Я докурил последнюю сигарету и бросил окурок в огонь. Когда я немного наклонился вперед и положил голову на колени, мою ногу свела судорога. Моя нога все еще болела иногда, особенно когда я сидел в одном положении долго и когда вставал первый раз утром, но в целом было не так плохо. Шрам был довольно противным, но это лишь пополнение к моей коллекции. Я вытянул ногу вперед и затем притянул к груди. После того как я сделал это несколько раз, судорога прекратилась. Я оглядел пляж, затем перевел взгляд на хижину, задумавшись, есть ли что-то, что я должен сделать до наступления ночи.
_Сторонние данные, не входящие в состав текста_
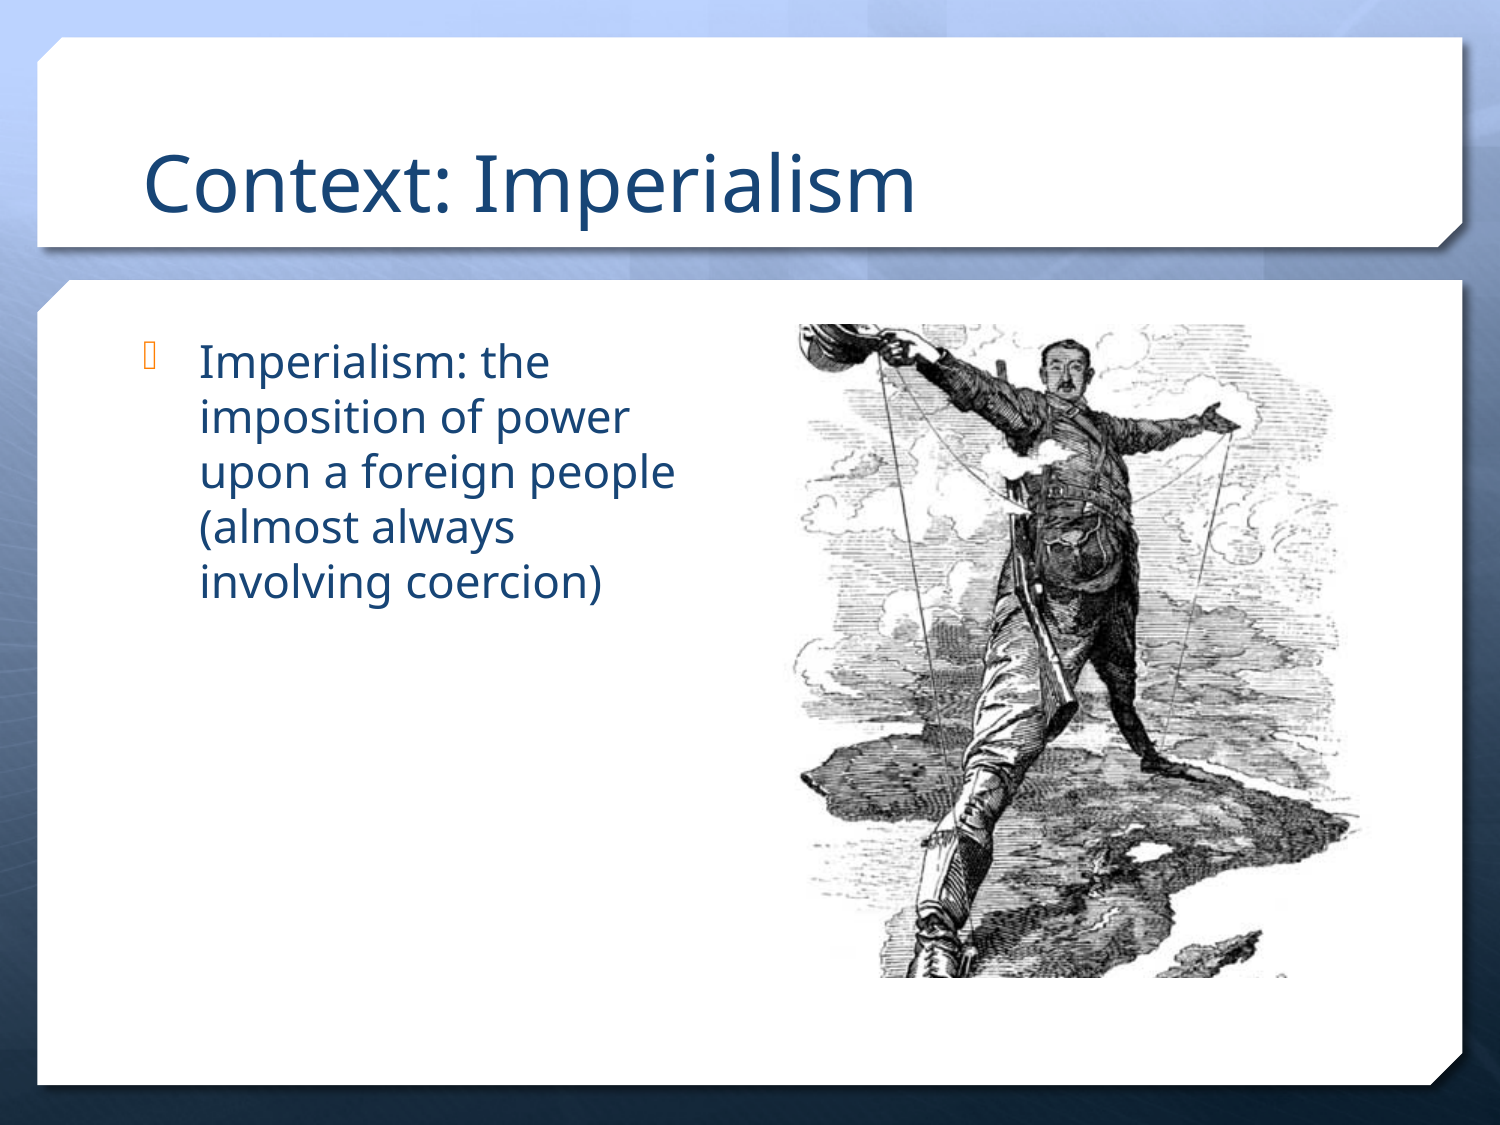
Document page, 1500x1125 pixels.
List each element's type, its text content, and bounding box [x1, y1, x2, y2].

title Context: Imperialism [127, 48, 1372, 236]
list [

Отсутствие реальной необходимости что-то делать — было приятным, но это давало мне много времени думать. Иногда это было хорошо, иногда нет. Ночные кошмары так и не ушли полностью, но они не были такими плохими, как прямо после того, как на Рейн напали. Они давали мне время задумываться, какие фрукты есть здесь, чтобы я мог использовать их для того, чтобы сделать алкоголь, заставив их забродить, но у меня не было более чем зачаточного понимания, как это сделать, да и Рейн к черту убьет меня, если я попытаюсь. Я все еще трясся, когда думал о выпивке, поэтому пытался не думать о ней совсем.